Plea Bargaining with Merrick Garland
President Obama has nominated Merrick Garland, chief judge on the federal DC circuit court of appeals, as a U.S. Supreme Court justice to replace the late Antonin Scalia.
Few would describe Garland a flaming liberal, in the mold of current Justice Ruth Bader-Ginsberg, or former Justice John Paul Stevens. More likely a less flamboyant liberal, but liberal just the same, as his mentor Justice William Brennan, for whom Garland clerked in 1978-79.
Brennan was a champion of the First Amendment, perhaps Garland will follow suit.
Yet Brennan was both the ghostwriter for Justice Blackmun’s majority opinion in Roe v Wade, and as at least one commentator asserts, the author of the three worst liberal SCOTUS opinions ever.
The most notorious was Plyler v Doe in 1982, ruling that children of illegal immigrants have a right to free public education.

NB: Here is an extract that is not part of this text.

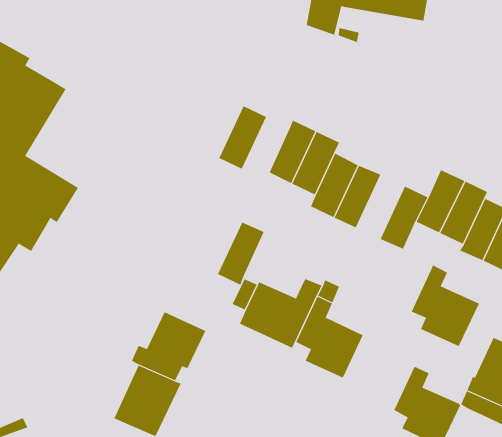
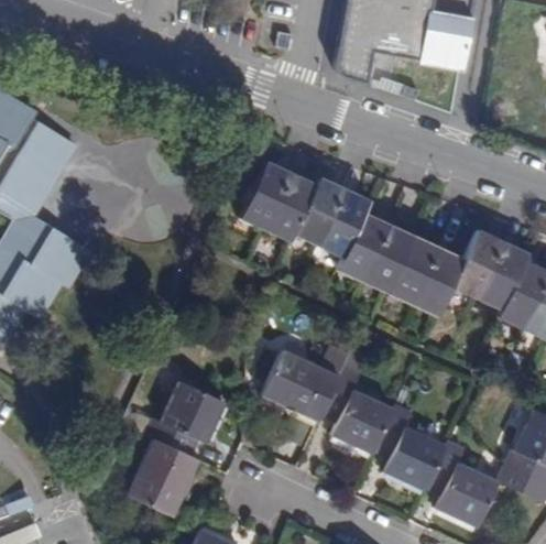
building: none -> [387,236,439,305]
building: [217,222,265,285] -> [265,174,316,242]
building: [411,264,480,347] -> [374,402,448,490]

It is hard not to see Garland’s alignment here to Brennan.
On his own, Garland has gold-plated his liberal credentials by denying the 2nd Amendment, most egregiously voting to rehear a case in which a DC ban on handguns for personal protection was overturned.
Of course Obama & Co will paint Garland as an exceptionally well-qualified moderate jurist, far from an intemperate ideologue.
In turn, Obama is offering a cynical plea bargain daring U.S. Senate Republicans to reject the most reasonable nominee now, risking the prospect that a presumptive president Hillary Clinton will nominate someone far worse, perhaps accompanied by a 2016 elected Democratic U.S. Senate majority.
All the same, there’s no rush for U.S. Senate Judiciary Committee chair Charles Grassley, & Co, to prematurely capitulate. There’s a lot of electioneering, and plenty of time to cave in between now and November.